Output the entries below exactly, from the first line to the line holding "right knee: (124, 549)", both included.

(Extracted records)

-- Opening Marker --

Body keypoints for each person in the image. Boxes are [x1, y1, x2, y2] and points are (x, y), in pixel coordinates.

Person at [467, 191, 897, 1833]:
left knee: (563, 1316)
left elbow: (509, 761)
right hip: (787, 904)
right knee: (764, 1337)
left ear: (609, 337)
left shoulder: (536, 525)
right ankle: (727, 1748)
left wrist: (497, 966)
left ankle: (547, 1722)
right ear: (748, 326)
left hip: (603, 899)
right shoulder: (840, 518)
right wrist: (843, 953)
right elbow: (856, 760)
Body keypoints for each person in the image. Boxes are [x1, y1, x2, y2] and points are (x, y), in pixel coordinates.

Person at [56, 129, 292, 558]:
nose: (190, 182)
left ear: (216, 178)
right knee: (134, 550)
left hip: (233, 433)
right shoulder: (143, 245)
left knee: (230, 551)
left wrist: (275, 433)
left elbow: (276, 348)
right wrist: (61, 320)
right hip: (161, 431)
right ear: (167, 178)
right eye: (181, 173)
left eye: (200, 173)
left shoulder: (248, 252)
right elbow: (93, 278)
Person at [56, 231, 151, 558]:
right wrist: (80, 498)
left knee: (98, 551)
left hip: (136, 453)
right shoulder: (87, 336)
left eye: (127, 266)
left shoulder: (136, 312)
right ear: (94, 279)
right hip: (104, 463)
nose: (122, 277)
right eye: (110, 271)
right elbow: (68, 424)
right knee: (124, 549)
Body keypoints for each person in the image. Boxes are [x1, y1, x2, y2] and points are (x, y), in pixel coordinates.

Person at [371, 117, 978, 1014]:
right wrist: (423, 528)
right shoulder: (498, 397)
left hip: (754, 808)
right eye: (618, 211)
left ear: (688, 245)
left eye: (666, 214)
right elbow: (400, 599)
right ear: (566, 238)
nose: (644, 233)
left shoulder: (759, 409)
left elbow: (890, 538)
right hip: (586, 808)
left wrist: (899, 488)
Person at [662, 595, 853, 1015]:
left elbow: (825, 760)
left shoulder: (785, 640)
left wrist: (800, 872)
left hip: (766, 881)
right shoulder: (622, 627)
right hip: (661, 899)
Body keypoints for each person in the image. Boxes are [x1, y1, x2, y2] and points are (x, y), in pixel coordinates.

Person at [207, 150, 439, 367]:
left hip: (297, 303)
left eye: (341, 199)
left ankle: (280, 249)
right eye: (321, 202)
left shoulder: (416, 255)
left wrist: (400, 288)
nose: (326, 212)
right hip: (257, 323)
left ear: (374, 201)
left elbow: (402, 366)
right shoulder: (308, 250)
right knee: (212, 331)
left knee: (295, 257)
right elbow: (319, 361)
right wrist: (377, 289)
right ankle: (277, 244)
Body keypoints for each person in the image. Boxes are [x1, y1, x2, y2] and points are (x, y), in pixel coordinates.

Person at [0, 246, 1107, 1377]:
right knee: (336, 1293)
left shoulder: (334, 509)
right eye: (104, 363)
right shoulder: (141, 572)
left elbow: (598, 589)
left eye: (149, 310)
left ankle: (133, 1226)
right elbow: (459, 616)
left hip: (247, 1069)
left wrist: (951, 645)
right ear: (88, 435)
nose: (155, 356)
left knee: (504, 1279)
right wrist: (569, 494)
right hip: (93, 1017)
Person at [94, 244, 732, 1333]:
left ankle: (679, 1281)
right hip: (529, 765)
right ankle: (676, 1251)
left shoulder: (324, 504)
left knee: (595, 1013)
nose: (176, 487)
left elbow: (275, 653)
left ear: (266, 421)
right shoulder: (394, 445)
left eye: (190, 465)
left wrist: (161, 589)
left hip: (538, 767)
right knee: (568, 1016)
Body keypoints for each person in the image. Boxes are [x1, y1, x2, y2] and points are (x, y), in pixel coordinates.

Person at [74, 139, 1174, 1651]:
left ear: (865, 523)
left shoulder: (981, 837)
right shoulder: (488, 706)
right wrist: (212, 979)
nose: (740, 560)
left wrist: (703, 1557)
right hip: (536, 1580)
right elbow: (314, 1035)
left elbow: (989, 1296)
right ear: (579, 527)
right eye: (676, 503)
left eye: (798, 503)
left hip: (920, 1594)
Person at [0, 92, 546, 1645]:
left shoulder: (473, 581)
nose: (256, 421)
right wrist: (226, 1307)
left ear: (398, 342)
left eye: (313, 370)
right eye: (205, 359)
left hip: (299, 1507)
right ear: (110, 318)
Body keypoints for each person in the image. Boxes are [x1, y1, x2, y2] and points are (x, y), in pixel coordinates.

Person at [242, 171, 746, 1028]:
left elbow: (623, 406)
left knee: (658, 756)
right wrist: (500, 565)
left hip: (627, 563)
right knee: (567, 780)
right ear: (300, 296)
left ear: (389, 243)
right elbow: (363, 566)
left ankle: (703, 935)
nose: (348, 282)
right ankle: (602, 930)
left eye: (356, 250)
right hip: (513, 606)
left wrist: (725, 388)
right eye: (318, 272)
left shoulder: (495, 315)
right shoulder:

-- Closing Marker --

▸ **Output for this task**:
Body keypoints for each person in the image. Boxes are [x1, y1, x2, y2] and points are (x, y), in pixel coordinates.

Person at [467, 191, 897, 1833]:
left knee: (563, 1316)
left elbow: (509, 761)
right hip: (787, 904)
right knee: (764, 1337)
left ear: (609, 337)
left shoulder: (536, 525)
right ankle: (727, 1748)
left wrist: (497, 966)
left ankle: (547, 1722)
right ear: (748, 326)
left hip: (603, 899)
right shoulder: (840, 518)
right wrist: (843, 953)
right elbow: (856, 760)
Body keypoints for each person in the image. Boxes are [x1, y1, x2, y2] and points are (x, y), in pixel coordinates.

Person at [56, 129, 292, 558]:
nose: (190, 182)
left ear: (216, 178)
right knee: (134, 550)
left hip: (233, 433)
right shoulder: (143, 245)
left knee: (230, 551)
left wrist: (275, 433)
left elbow: (276, 348)
right wrist: (61, 320)
right hip: (161, 431)
right ear: (167, 178)
right eye: (181, 173)
left eye: (200, 173)
left shoulder: (248, 252)
right elbow: (93, 278)
Person at [56, 231, 151, 558]:
right wrist: (80, 498)
left knee: (98, 551)
left hip: (136, 453)
right shoulder: (87, 336)
left eye: (127, 266)
left shoulder: (136, 312)
right ear: (94, 279)
right hip: (104, 463)
nose: (122, 277)
right eye: (110, 271)
right elbow: (68, 424)
right knee: (124, 549)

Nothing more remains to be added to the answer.